ANWEISUNGEN:
A – Welche Staaten drohen im Text über Idlib präventiv damit, bei einem erneuten Giftgasangriff noch härter zuzuschlagen als beim letzten Mal?
B – Welche Sprachen sollen laut dem Text über Idlib die 20 Männer gesprochen haben, die das Be- und Entladen des Lastwagens überwacht hätten?
===== LESETEXT =====
Eskalation in Syrien über die Dschihadisten-Enklave Idlib
Propaganda mit Giftgasanschlag und Twitter-Account eines Mädchens aus Idlib
Mit der geplanten syrisch-russischen Offensive auf die noch von Islamisten wie Hayat Tahrir al-Sham (HTS), einst al-Nusra, und anderen schwer bewaffneten Gruppen besetzte Region Idlib soll offenbar dasselbe Drehbuch noch einmal umgesetzt werden, das bereits bei der Offensive auf Ost-Ghouta praktiziert wurde. Damals fand in dem noch von den Islamisten, die noch nicht - nach Idlib - abziehen wollten kontrollierten Duma angeblich ein Giftgasangriff statt. Die dort tätigen Weißhelme machten die syrische Armee dafür verantwortlich,
Russland hatte davor schon von dem Plan berichtet, dass die Islamisten einen Giftgas-Angriff ausführen wollten, um ihn Syrien in die Schuhe zu schieben, und versuchte nachzuweisen, dass die Islamisten zusammen mit den Weißhelmen alles nur inszeniert hatten (Nach "Beweisen" Moskaus war der Chemiewaffenengriff in Douma inszeniert). USA, Frankreich und Großbritannien scherten sich wenig um Beweise, gingen von der Richtigkeit der Bilder und Informationen der Weißhelme aus und bombardierten Ziele des angeblich weiterhin existierenden syrischen Chemiewaffenprogramms.
Wieder haben die USA, Frankreich und Großbritannien bereits präventiv gedroht, bei einem erneuten Giftgasangriff noch härter als das letzte Mal zuzuschlagen. Russland verweist auf Pläne der Dschihadisten, einen solchen False-Flag-Angriff auszuführen, um entweder die Offensive zu stoppen oder erneut einen militärischen Schlag zu provozieren oder, sollte es ein Komplott geben, zu rechtfertigen. Aus der russischen UN-Botschaft wird der Vorwurf erhoben, die Warnungen der USA, bei einem Gifgasangriff zurückzuschlagen, stelle eine Einladung an die bewaffneten Gruppen dar, eine weiter Provokation mit Chemiewaffen zu begehen.
Damaskus will einen türkischen LKW beobachtet haben, der unter dem Schutz von HTS-Kämpfern Gaszylinder nach Idlib gebracht haben soll, um daraus Chemiewaffen für deren Einsatz in Kooperation mit den Weißhelmen zu produzieren. Der Lastwagen sei zunächst in einem Konvoi mit Lastwagen gewesen, die Teile für Betonmauern transportierten, aber dann alleine weiter Richtung der Stadt Idlib gefahren. Dann seien Gaszylinder am Montag nach Jisr al-Shughour und mit einer anderen Fahrt nach Hama gebracht worden. Und dann wird auch nach gesagt, dass angeblich 20 Männer mit "dunkelbrauner Haut", die Englisch und Französisch gesprochen haben, das Beladen und Entladen des Lastwagens überwacht hätten.
===== BEREITGESTELLTE EINTRÄGE =====
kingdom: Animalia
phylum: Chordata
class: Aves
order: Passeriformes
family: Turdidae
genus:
=====
ENDERGEBNISSE:
A – USA, Frankreich und Großbritannien

B – Englisch und Französisch